Equally importantly, LSV proposes that it is the person who controls the representation, rather than the other way round. In one of the rare places where he writes approvingly of phenomenology, he describes the manner in which a person, in thinking, *moves around* in whatever system of generality they have developed:

"When we name a given concept, for example, “mammal”, we attempt the following: we position ourselves on a determined point on the network of lines of longitude and latitude, we take a certain position in our thinking (mysl), we have obtained an initial point of orientation and we are ready to advance in any given direction from this point. This is shown in the fact that every concept, when it emerges in isolation in the consciousness, forms something like a group of affordances, a group of predispositions to a given movement of thinking (mysl). For this reason each concept is represented in consciousness as a figure on a ground of relations of generality which correspond to it. We discover in this ground the ways of motion that are necessary for our thinking (mysl).... Specific to each operation, such as comparison, differentiation, and establishing identity between two ideas, every judgment and every deduction presupposes a certain structural movement in the network of lines of longitude and latitude of a concept." (David's Meccaci)

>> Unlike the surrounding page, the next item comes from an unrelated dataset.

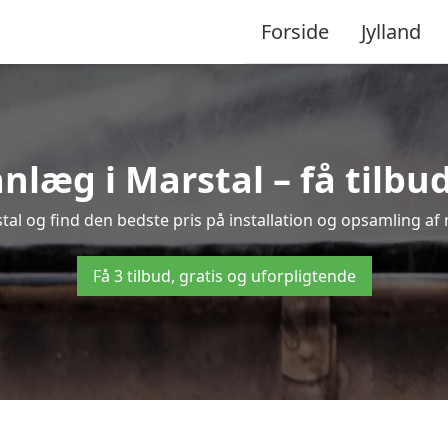
Forside
Jylland
æg i Marstal – få tilbud 
tal og find den bedste pris på installation og opsamling af
Få 3 tilbud, gratis og uforpligtende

This is completely different from a cognitive psychologist's account of children's cognition. For them, *all* psychological function involves representation, just as all the operations of a computer involve representation (so even emotion becomes evaluation of a representation of a situation). What LSV describes is a living, breathing, willing, acting, feeling child who *also* has available a way of conceptualizing the world, and who actively *employs* that system of conceptualization as a tool with which to think, for practical and social purposes.